Stored dataset items:
- - -

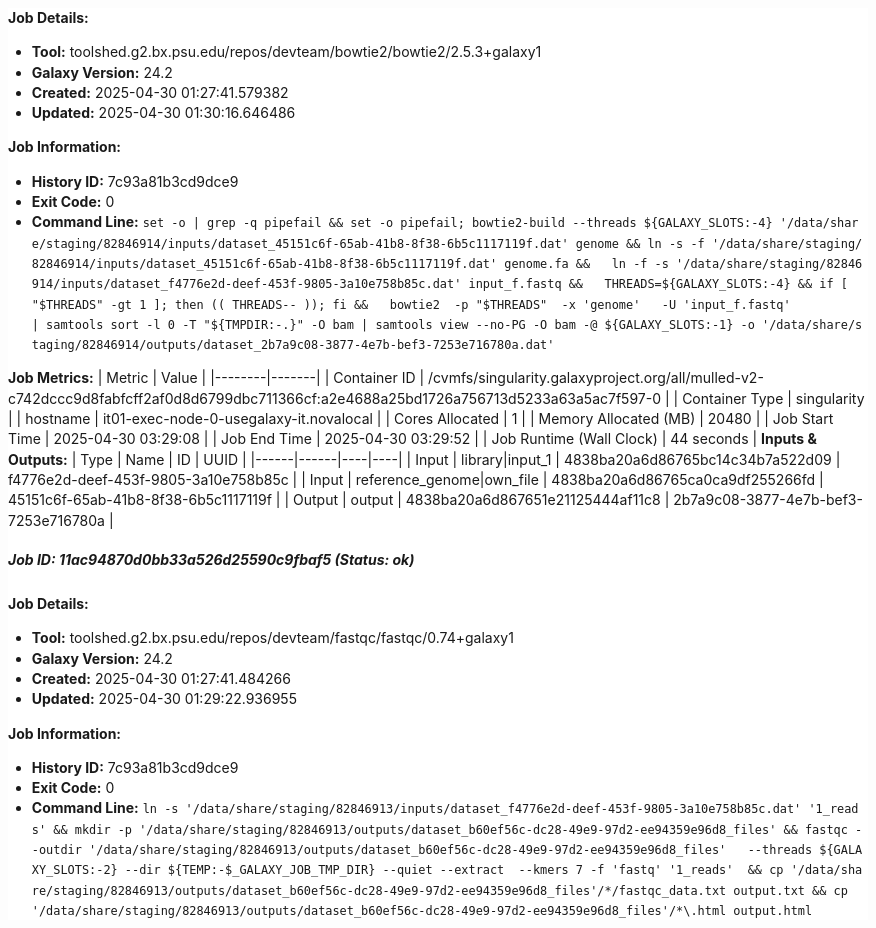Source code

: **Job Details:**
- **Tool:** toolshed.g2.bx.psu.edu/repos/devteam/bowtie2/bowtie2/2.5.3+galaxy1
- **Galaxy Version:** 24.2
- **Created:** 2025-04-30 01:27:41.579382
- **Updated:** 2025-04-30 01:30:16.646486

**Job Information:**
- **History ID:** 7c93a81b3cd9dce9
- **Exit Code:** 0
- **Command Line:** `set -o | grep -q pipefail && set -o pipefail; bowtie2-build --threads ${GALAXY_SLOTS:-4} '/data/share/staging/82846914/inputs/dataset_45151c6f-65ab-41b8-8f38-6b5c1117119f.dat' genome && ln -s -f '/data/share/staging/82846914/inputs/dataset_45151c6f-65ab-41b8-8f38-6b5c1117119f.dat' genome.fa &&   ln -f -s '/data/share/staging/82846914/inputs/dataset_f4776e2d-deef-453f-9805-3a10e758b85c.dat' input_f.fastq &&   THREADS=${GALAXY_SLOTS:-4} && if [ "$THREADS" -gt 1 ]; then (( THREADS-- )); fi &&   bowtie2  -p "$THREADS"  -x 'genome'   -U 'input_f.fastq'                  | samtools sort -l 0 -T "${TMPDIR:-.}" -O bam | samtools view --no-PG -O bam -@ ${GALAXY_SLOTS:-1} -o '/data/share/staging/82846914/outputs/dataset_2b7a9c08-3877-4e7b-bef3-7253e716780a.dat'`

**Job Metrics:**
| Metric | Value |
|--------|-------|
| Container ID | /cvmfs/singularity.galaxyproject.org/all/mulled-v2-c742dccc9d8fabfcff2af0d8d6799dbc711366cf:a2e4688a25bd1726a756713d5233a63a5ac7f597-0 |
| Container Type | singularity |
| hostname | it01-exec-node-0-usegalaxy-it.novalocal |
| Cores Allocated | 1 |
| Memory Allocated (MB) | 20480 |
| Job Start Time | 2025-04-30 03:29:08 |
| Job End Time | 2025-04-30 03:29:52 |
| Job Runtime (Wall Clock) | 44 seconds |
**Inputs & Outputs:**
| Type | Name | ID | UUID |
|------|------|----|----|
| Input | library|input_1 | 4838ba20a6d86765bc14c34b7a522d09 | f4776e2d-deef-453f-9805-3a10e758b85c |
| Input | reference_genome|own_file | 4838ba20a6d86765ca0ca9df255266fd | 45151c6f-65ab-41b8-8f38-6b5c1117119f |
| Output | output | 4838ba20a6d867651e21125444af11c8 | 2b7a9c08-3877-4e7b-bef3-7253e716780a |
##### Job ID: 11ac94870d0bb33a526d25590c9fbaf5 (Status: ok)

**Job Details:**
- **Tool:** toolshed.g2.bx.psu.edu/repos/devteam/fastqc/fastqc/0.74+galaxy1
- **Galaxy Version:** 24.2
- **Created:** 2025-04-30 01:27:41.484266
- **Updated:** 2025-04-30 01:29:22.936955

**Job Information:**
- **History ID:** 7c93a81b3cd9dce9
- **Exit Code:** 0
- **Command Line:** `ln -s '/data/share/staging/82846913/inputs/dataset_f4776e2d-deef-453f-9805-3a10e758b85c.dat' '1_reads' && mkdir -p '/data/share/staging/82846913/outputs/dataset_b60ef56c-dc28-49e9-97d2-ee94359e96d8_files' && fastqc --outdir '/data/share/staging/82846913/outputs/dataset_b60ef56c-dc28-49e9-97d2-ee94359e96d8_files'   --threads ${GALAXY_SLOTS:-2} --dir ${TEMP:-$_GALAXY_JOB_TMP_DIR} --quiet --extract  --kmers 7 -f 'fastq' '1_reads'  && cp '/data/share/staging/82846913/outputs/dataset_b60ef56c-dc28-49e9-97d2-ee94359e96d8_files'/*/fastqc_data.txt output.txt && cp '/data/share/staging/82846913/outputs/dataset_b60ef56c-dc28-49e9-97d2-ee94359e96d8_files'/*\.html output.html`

- - -

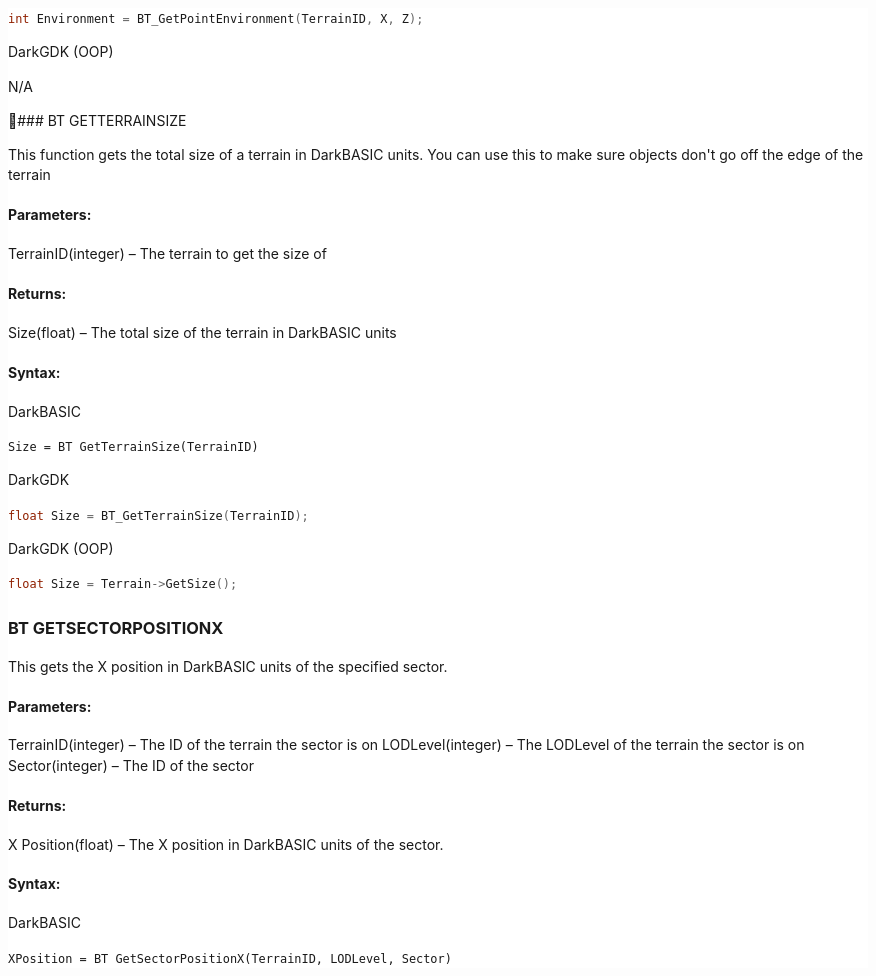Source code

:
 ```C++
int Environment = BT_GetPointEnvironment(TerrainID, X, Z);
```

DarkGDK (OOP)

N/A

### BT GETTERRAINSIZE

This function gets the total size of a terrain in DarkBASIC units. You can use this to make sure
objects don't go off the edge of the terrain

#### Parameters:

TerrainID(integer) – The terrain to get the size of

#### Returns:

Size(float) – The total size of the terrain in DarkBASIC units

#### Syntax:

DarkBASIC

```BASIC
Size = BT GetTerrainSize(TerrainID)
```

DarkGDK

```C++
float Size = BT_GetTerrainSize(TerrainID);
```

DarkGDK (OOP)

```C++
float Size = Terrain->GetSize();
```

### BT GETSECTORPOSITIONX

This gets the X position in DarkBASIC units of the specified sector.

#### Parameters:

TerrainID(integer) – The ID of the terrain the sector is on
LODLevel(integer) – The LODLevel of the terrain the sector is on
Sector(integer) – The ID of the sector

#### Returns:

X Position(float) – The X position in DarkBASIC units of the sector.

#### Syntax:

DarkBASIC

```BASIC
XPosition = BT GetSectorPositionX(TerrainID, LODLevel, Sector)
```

- - -

- **Work to complete**:
How many lines in the entries above include the string "repos"? Answer with the number only.

- **Exercise solution**:
2